Heading out to Pomleau Island on North Pond
During the North Pond Association’s Annual Pike Derby on February 15, our Invasive Aquatics team hit the ice for two reasons: to share Clean, Drain, Dry practices with anglers and to check on curly-leaf pondweed (CLP) under the ice.
Year-Round Threat
Even in winter, aquatic invasive species can spread. Plant fragments and reproductive structures (like CLP turions) can hitchhike on augers, sleds, traps, boots, and fishing gear. When anglers move between waterbodies without cleaning and drying equipment, they can unknowingly transport invasive species to new lakes. That’s why Clean, Drain, Dry isn’t just for summer boaters — it’s essential year-round.
Monitoring Hot Spots
Most derby participants were fishing in deeper water, away from known CLP hotspot areas. We, however, headed straight for those hotspots. Using GPS coordinates from last season — areas where dense patches had produced turions (the plant’s reproductive structures) — we bored five test holes to evaluate how effective our targeted SCUBA removals were.

Captain Mann drilling holes
Curly-leaf pondweed is a cold-water species with a unique life cycle. It grows slowly under the ice, accelerates rapidly after ice-out, and typically peaks in June.

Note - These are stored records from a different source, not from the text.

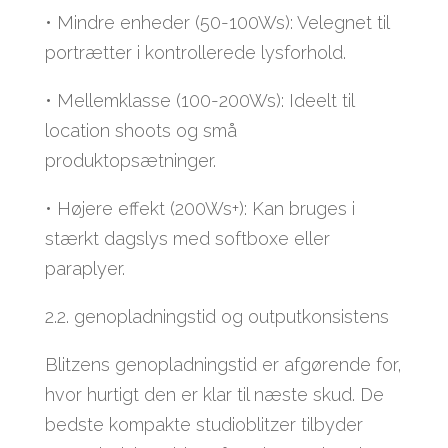
• Mindre enheder (50-100Ws): Velegnet til
portrætter i kontrollerede lysforhold.
• Mellemklasse (100-200Ws): Ideelt til
location shoots og små
produktopsætninger.
• Højere effekt (200Ws+): Kan bruges i
stærkt dagslys med softboxe eller
paraplyer.
2.2. genopladningstid og outputkonsistens
Blitzens genopladningstid er afgørende for,
hvor hurtigt den er klar til næste skud. De
bedste kompakte studioblitzer tilbyder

By getting an early start in spring, CLP captures sunlight and nutrients before many native plants emerge from dormancy. This competitive advantage allows it to form dense mats that reduce biodiversity and alter freshwater habitats.

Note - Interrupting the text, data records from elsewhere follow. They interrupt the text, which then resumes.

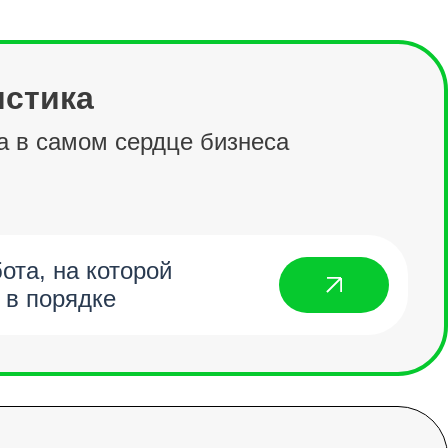
истика
а в самом сердце бизнеса
ота, на которой
 в порядке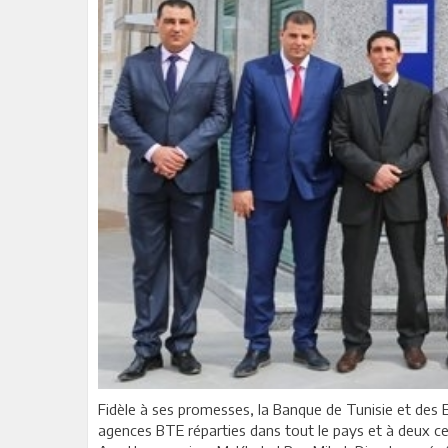
Fidèle à ses promesses, la Banque de Tunisie et des E
agences BTE réparties dans tout le pays et à deux cel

Some native pondweeds, like towering large-leaf pondweed (Potamogeton amplifolius) and low-growing fern-leaf pondweed (Potamogeton robbinsii), remain hardy in deeper water through the winter and are often mistaken for curly-leaf pondweed.

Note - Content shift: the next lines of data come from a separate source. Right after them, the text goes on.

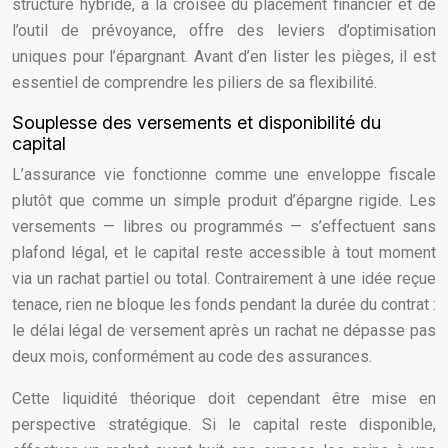
structure hybride, à la croisée du placement financier et de
l’outil de prévoyance, offre des leviers d’optimisation
uniques pour l’épargnant. Avant d’en lister les pièges, il est
essentiel de comprendre les piliers de sa flexibilité.
Souplesse des versements et disponibilité du
capital
L’assurance vie fonctionne comme une enveloppe fiscale
plutôt que comme un simple produit d’épargne rigide. Les
versements — libres ou programmés — s’effectuent sans
plafond légal, et le capital reste accessible à tout moment
via un rachat partiel ou total. Contrairement à une idée reçue
tenace, rien ne bloque les fonds pendant la durée du contrat :
le délai légal de versement après un rachat ne dépasse pas
deux mois, conformément au code des assurances.
Cette liquidité théorique doit cependant être mise en
perspective stratégique. Si le capital reste disponible,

Large-leaf pondweed beds are the “kelp forests” of our freshwater lakes — providing important vertical habitat for fish and other wildlife while creating stunning underwater structure. Fern-leaf pondweed, by contrast, grows low and dense along the lake bottom, forming horizontal coverage that stabilizes sediments and improves water clarity by reducing turbidity.
Good News
We found no curly-leaf pondweed in any of the five holes. That’s an encouraging sign that last season’s targeted removals significantly reduced density in those areas. We are counting down the days till we get to see all our underwater friends this spring!